After last night's loss, the Marlins find themselves in last place. Well ? they're in a tie for it.
DFA'ing Al Leiter didn't shake things up. Jack McKeon's pre-game meeting, where he called for the team to start scoring runs early in the game (this was a new concept to the team?) didn't accomplish much (though they did score). Maybe Jack's talk was too effective, as the pitchers took the run scoring mantra to heart.
What's to make of this team? I still don't know. But the team we've seen over the past five games (the Cubs series and last night's game) sure doesn't look like a pennant contender. At this point, my hope is that they sell.
Reasons for optimism:
- Juan Pierre has surged of late. His July line: .348/.400/.522 ? that's the JP we know. Oh ? and seven steals and 11 runs in 11 games.
- 18 of 25 games at home between 7/26 and 8/22
- Maybe Scott Olsen and Jason Vargas really have it.
- Ismael Valdez should be back soon. Rehab reports are encouraging.
- Al Leiter is gone. Replacement innings have to be better.
- Players who traditionally perform better in the first half than the second: Dontrelle Willis (16-6, 3.15 pre-break, 8-11, 4.30 post-break), Paul LoDuca (.315/.371/.452 pre-break, .236/.288/.334 post-break), and Mike Lowell (.296/.369/.562 pre-break, .260/.330/.406 post-break). The stats are what each player accumulated in the second half between 2002 and 2004. If those trends hold up, I'm not sure where the spark is going to come from. Those are three key cogs in the Marlins machine.

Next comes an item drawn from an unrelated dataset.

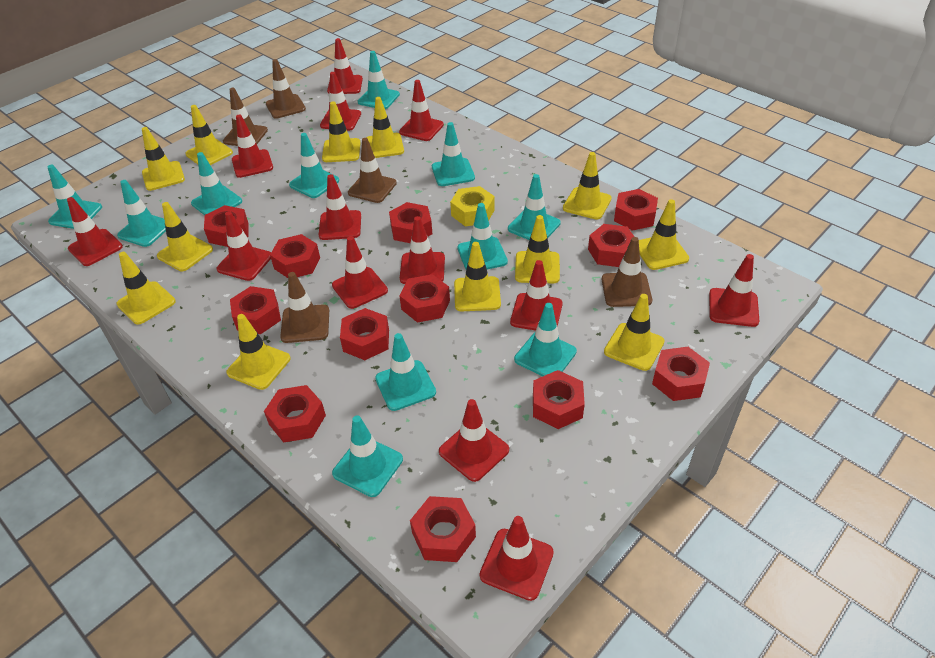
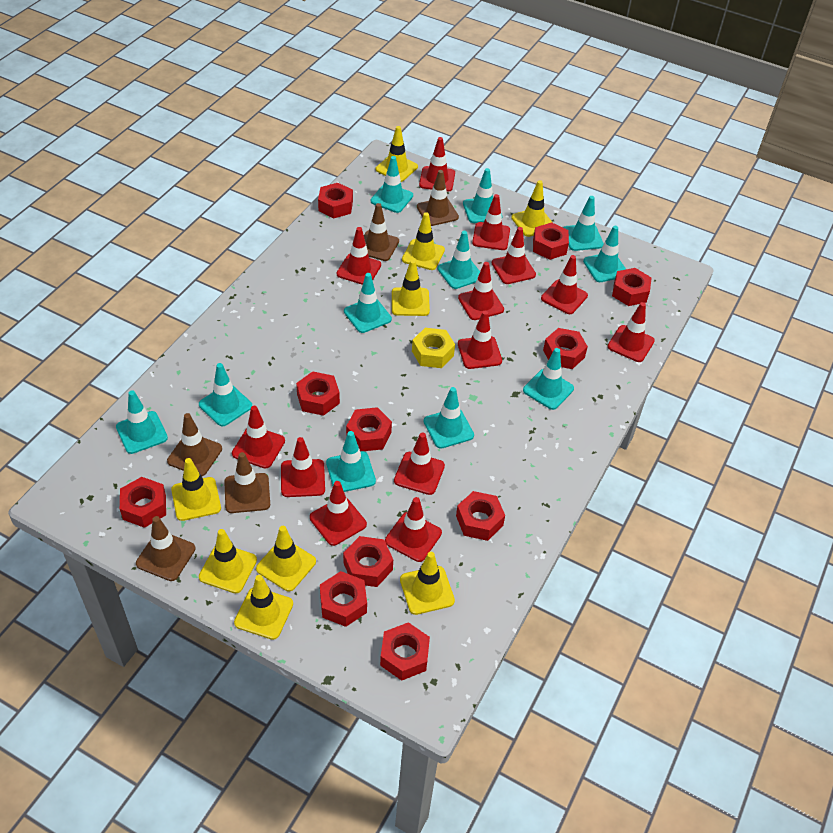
red nut: 12 -> 11
yellow traffic cone: 12 -> 9

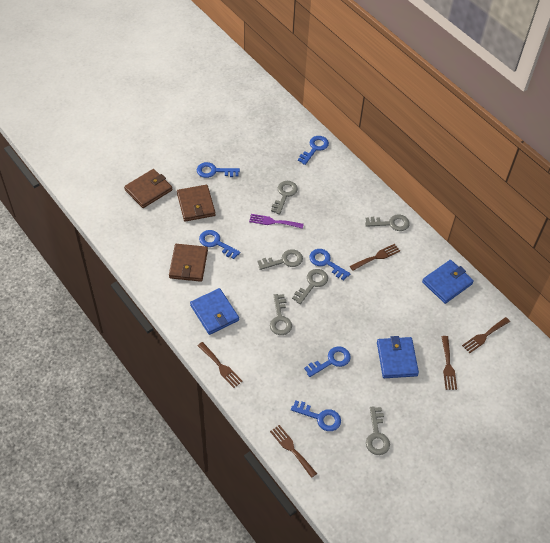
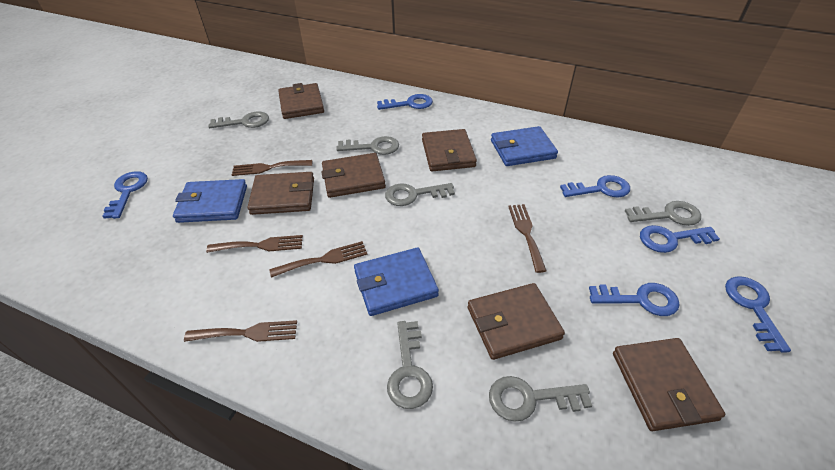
brown wallet: 3 -> 6
purple fork: 1 -> 0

- What were we thinking coming into the year? There was talk (myself included) of A.J. and Beckett combining for 40 wins this season. So far this year, they've combined for 13 wins. The most they've ever combined for (using their career highs, although they came in different years) is 21 (9 from Beckett and 12 from Burnett). At some point ? like now ? we have to realize these guys aren't young prospects anymore, they're established major leaguers. They just haven't delivered on everyone's expectations. They're just fine as big leaguers, but they haven't gotten the results that everyone thinks they're capable of.
- 9: That's the number of times Beckett has been on the DL in the past four years. Actually, it's 9 and counting.